The approach to sound in a video game should be no different then the approach to graphics or any other simulated sensory element. Just as a video game should have mesmerizing graphics, so should it have realistic sounds to draw the gamer into the game environment. Whereas, graphics can be created from the eye, mind, and hand of an artist, sounds must be captured. In order to mimic reality, I apply considerable commitment to three important steps: capturing the source; processing, editing, and sculpting the sound into the essential sonic elements; reassembling the elements so they can be run within a game in real-time.
Overall success is gauged by how well these three things are accomplished.
The following section will focus on the first of these steps, utilizing
a typical recording session of a racecar in preparation for modeling an
engine set for a cross-faded sound system.
In order to get the specific vehicle I want to record, I always have to establish some contacts. I start with car associations and auto clubs, and from there I eventually (after running into many dead-ends) find the vehicle I want. This stage of the game can be a wearing exercise in itself, especially knowing that you've committed yourself to a contract and that 'giving up' is not an option. The upside is that I've had the pleasure of meeting some fascinating people and occasionally I get a ride in their cars.
Before I head out on the open road with a couple of DAT machines and a case full of microphones in hand, I usually have the recording session worked out on paper first. This usually eliminates the forgetfulness caused by typical early morning starts at the racetracks.

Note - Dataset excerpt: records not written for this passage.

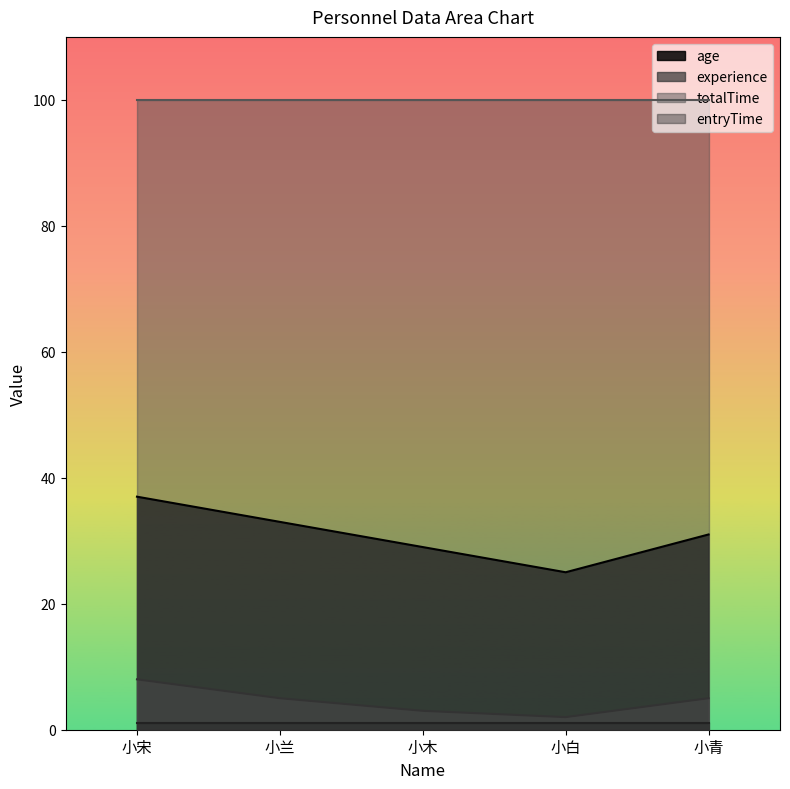

How many experience values are between 3 and 5?

3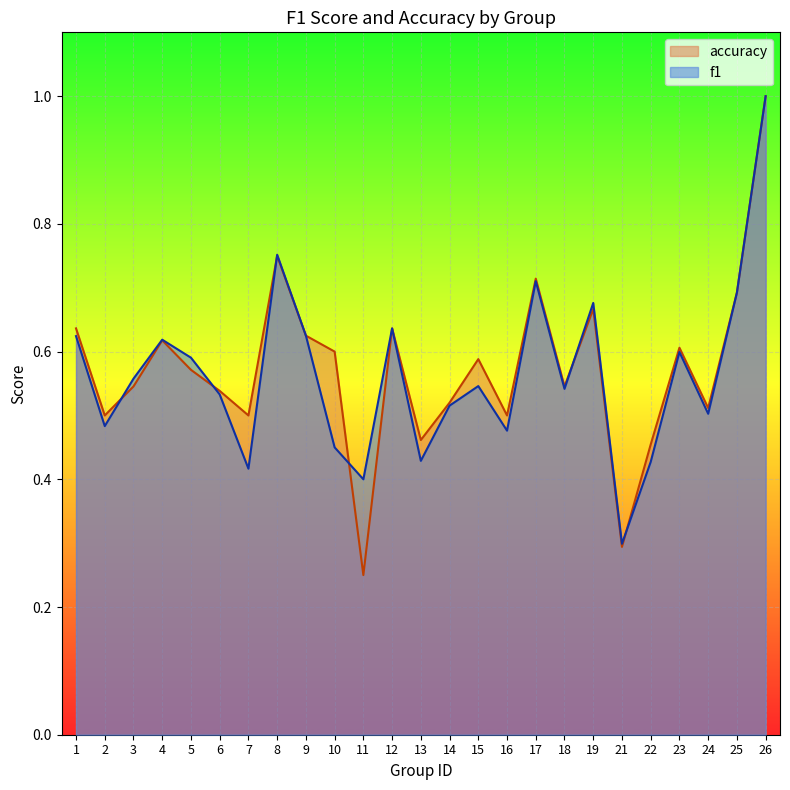

At how many categories does at least one series exceed 0?

25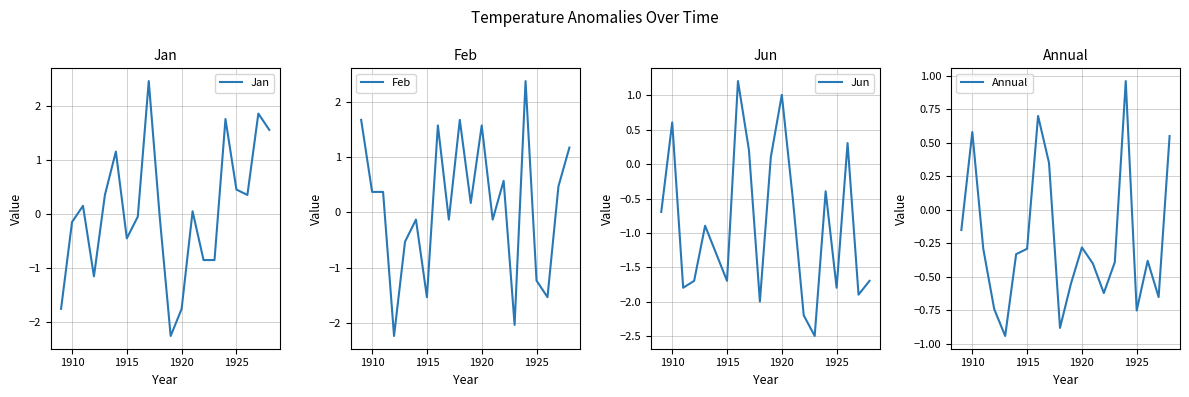

At which label does Annual first exceed 0?

1910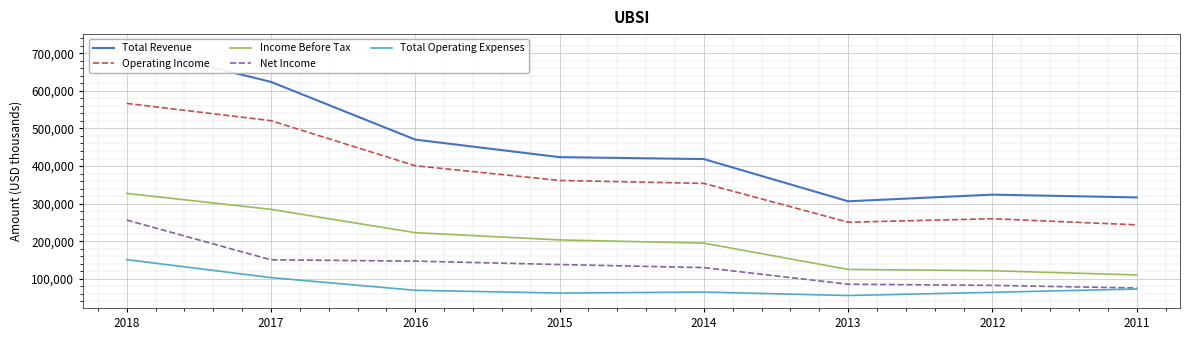

The value of Income Before Tax at 2011 is 110400. True or false?

True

It is an advantage to know how the game's sound system works and the platform to which the sound will be implemented. For example, most console boxes have memory constraints so that the samples have to be short and this can be quite tricky for cross-faded engine sets. If the game has a larger memory budget that can accommodate separate in-car and exterior engine sets, and allows for stereo samples, then I go with stereo in-car samples so that the ambient qualities of the cockpit and chassis are captured.